Clary uczyniła ostatni wysiłek.
- Nie znasz Nocnych Łowców, którzy mają samochody?
- W Nowym Jorku? - Uśmiech zniknął z twarzy Jace'a. - Wszyscy są w Idrisie w
związku z Porozumieniami, a z resztą i tak upieraliby się, żeby pojechać z nami. Albo to, albo
nic.
Przez chwilę patrzyła mu w oczy. Było w nich wyzwanie i coś jeszcze. Jakby się
domagał, żeby wyjaśniła mu powody swojej niechęci. Z ponurą miną podeszła do biurka i
wyjęła mu z ręki słuchawkę.
Nie miała nawet czasu pomyśleć. Numer Simona znała równie dobrze jak własny.
Przygotowała się na rozmowę z jego matką albo siostrą, ale po drugim sygnale odebrał on
sam.
- Halo?
- Simon?
Cisza.
Jace obserwował ją uważnie. Clary zamknęła oczy, próbując udawać, że go tu nie ma.
- To ja - powiedziała. - Clary.
- Wiem - burknął Simon. - Spałem.
- Tak, jest wcześnie. Przepraszam. - Zaczęła nawijać kabel telefonu na palec. - Muszę
prosić cię o przysługę.
Po dłuższej chwili milczenia Simon roześmiał się ponuro.
- Żartujesz.
- Nie żartuję. Wiemy, gdzie jest Kielich Anioła, i zamierzamy po niego iść. Rzecz w
tym, że potrzebujemy samochodu.
Simon znowu się zaśmiał.
- Przepraszam. Mówisz mi, że twoi zabójcy demonów chcą, żeby ktoś ich podrzucił na
następny pojedynek z siłami ciemności, jak ujęłaby to moja mama?
- Właściwie pomyślałam, że mógłbyś zapytać Erica, czy nie pożyczyłby nam
furgonetki.
- Clary, jeśli sądzisz, że...
- Jeśli znajdziemy Kielich Anioła, odzyskam mamę. To jedyny powód, dla którego
Valentine jej jeszcze nie zabił ani nie uwolnił.
Simon wypuścił ze świstem powietrze.
- Myślisz, że tak łatwo będzie dobić targu? Nie wiem, Clary.
- Ja też nie. Wiem tylko, że to jest szansa.
- Ten przedmiot ma wielką moc, prawda? W „D&D” zwykle lepiej nie igrać z
potężnymi obiektami, dopóki się nie wie, co potrafią.
- Nie zamierzam z nim igrać. Ja tylko wykorzystam go, żeby odzyskać mamę.
- To nie ma sensu, Clary.
- To nie jest „D&D”, Simon! - prawie krzyknęła. - To nie jest gra, w której najgorsze,
co może ci się przytrafić, to zły rzut kością. Mówimy o mojej mamie. Valentine będzie ją
torturował. Może ją zabić. Muszę coś robić, żeby ją ratować. Tak jak zrobiłam to dla ciebie.
Chwila ciszy.
- Może masz rację. Nie wiem, to nie mój świat. Posłuchaj, dokąd właściwie jedziemy?

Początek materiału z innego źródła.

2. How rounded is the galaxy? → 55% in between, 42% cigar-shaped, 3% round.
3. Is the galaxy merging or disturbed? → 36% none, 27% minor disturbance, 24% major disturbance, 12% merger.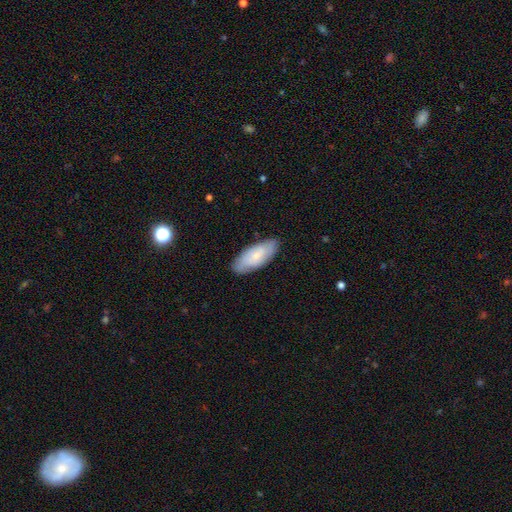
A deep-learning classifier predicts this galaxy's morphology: This is likely a smooth galaxy (62%). How rounded: clearly in between (82%). Merging: clearly none (84%).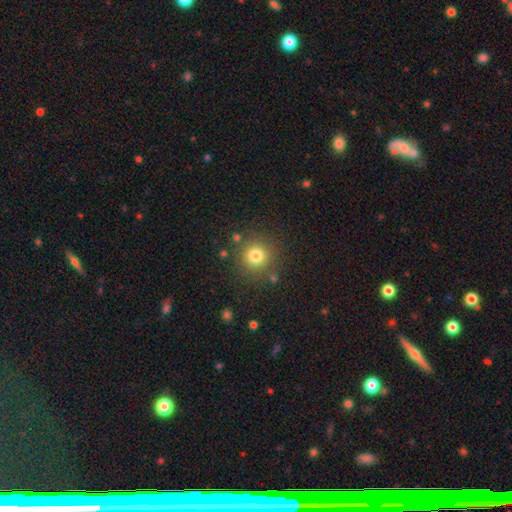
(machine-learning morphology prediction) smooth-or-featured: smooth: 79% | star or artifact: 14% | featured or disk: 8%
  how-rounded: round: 94% | in between: 5% | cigar-shaped: 1%
  merging: none: 85% | minor disturbance: 8% | merger: 4% | major disturbance: 4%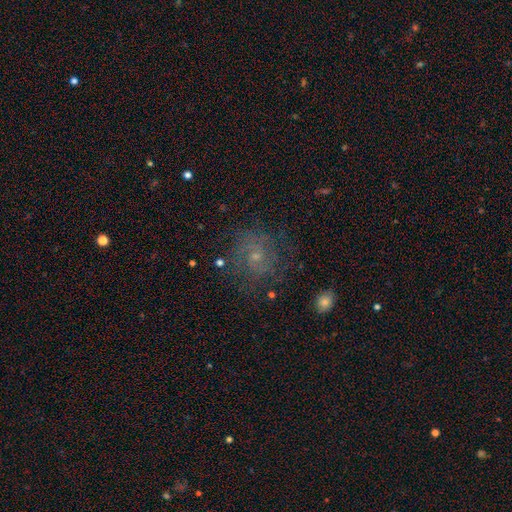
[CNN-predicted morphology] A featured or disk galaxy (46%).

Vote fractions:
- Smooth or featured? featured or disk: 46% / smooth: 34% / star or artifact: 21%
- Merging? none: 71% / minor disturbance: 17% / major disturbance: 11% / merger: 2%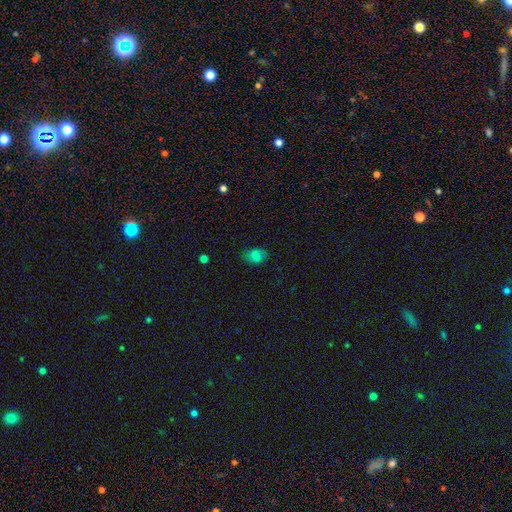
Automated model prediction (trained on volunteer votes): Morphology: type=smooth (75%); roundness=in between (69%); merging=none (70%).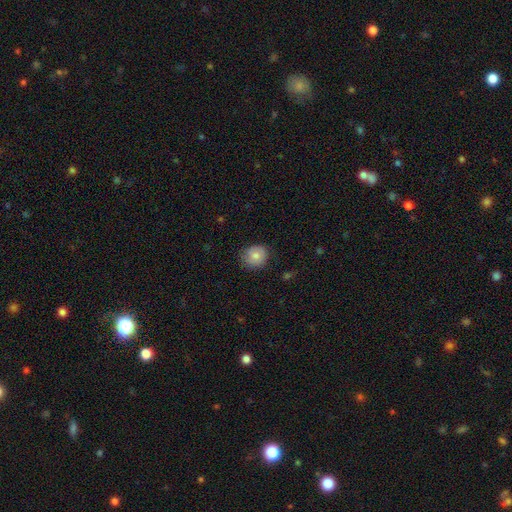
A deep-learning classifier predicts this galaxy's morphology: Smooth or featured?
  - smooth: 80% *
  - featured or disk: 12%
  - star or artifact: 8%
How rounded?
  - round: 81% *
  - in between: 18%
  - cigar-shaped: 1%
Merging?
  - none: 78% *
  - minor disturbance: 18%
  - major disturbance: 4%
  - merger: 1%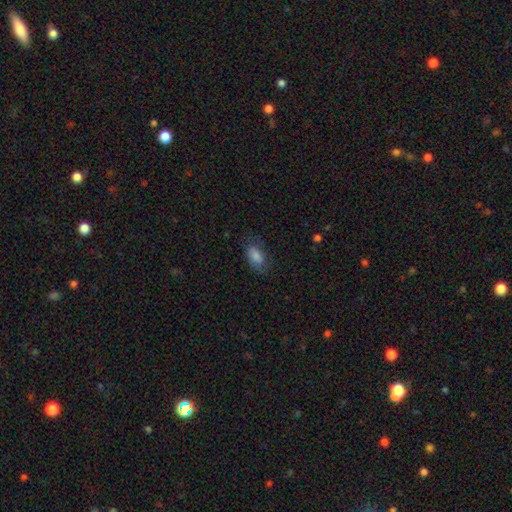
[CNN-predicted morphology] This appears to be a smooth galaxy with no disk features (71%) that is in between round and cigar-shaped (89%). Merging: none (72%).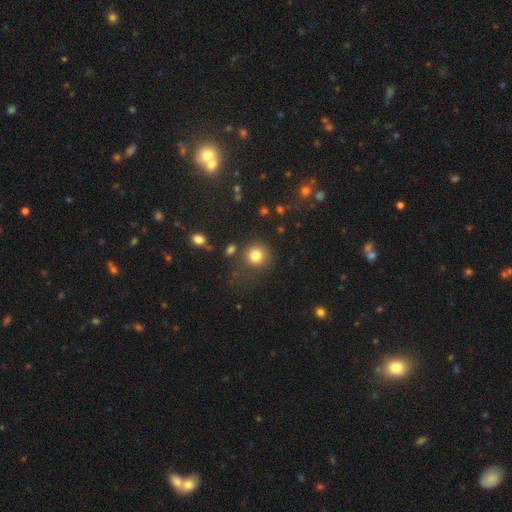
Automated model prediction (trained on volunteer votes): A smooth galaxy with no disk features (82%) that is round (90%). Merging: none (76%).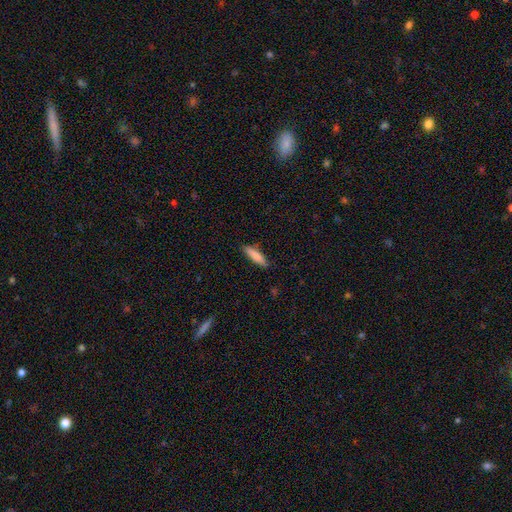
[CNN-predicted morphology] Smooth or featured? smooth (85%)
How rounded? cigar-shaped (69%)
Merging? none (85%)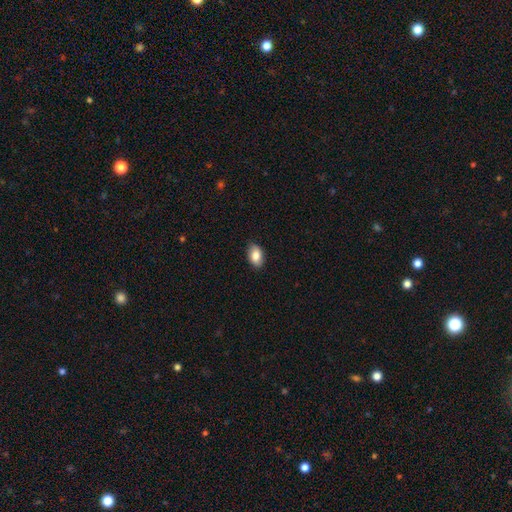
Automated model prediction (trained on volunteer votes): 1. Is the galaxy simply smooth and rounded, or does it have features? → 85% smooth, 8% featured or disk, 7% star or artifact.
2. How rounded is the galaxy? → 91% in between, 7% round, 2% cigar-shaped.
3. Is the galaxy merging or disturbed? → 88% none, 9% minor disturbance, 2% major disturbance, 1% merger.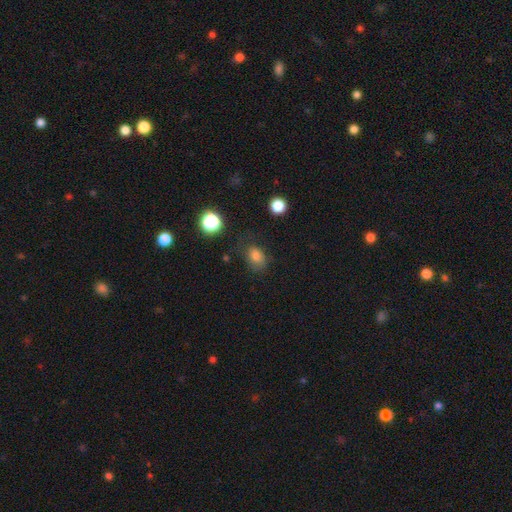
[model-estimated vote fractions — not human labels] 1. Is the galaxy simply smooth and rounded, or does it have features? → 79% smooth, 13% star or artifact, 8% featured or disk.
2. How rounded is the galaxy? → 67% in between, 32% round, 1% cigar-shaped.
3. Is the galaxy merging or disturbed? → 62% none, 25% minor disturbance, 11% major disturbance, 3% merger.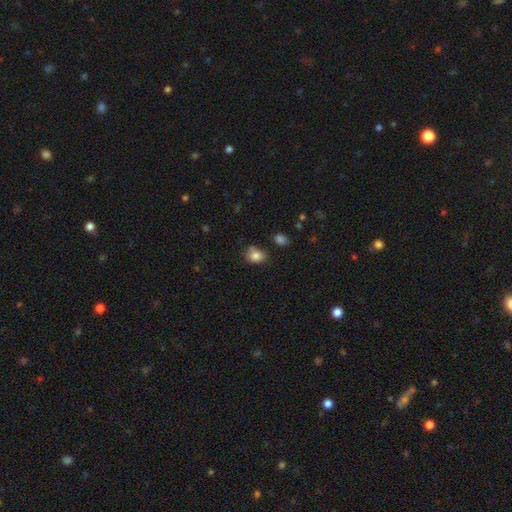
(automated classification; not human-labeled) Smooth or featured?
  - smooth: 83% *
  - star or artifact: 10%
  - featured or disk: 7%
How rounded?
  - in between: 54% *
  - round: 45%
  - cigar-shaped: 1%
Merging?
  - none: 60% *
  - minor disturbance: 25%
  - merger: 9%
  - major disturbance: 6%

Żebym mógł powiedzieć Ericowi.
- Tylko go nie zabieraj - ostrzegła pospiesznie Clary.
- Wiem - odparł Simon z przesadną cierpliwością. - Nie jestem głupi.
- Jedziemy do mojego domu. Właśnie tam jest Kielich.
Tym razem milczenie było wyrazem zaskoczenia.
- W twoim domu? Myślałem, że tam się roi od zombie.
- Od Wyklętych. Oni nie są zombie. Tak czy inaczej, zajmą się nimi Jace i pozostali, a
ja pójdę po Kielich.
- Dlaczego akurat ty musisz iść po Kielich? - W głosie Simona zabrzmiał niepokój.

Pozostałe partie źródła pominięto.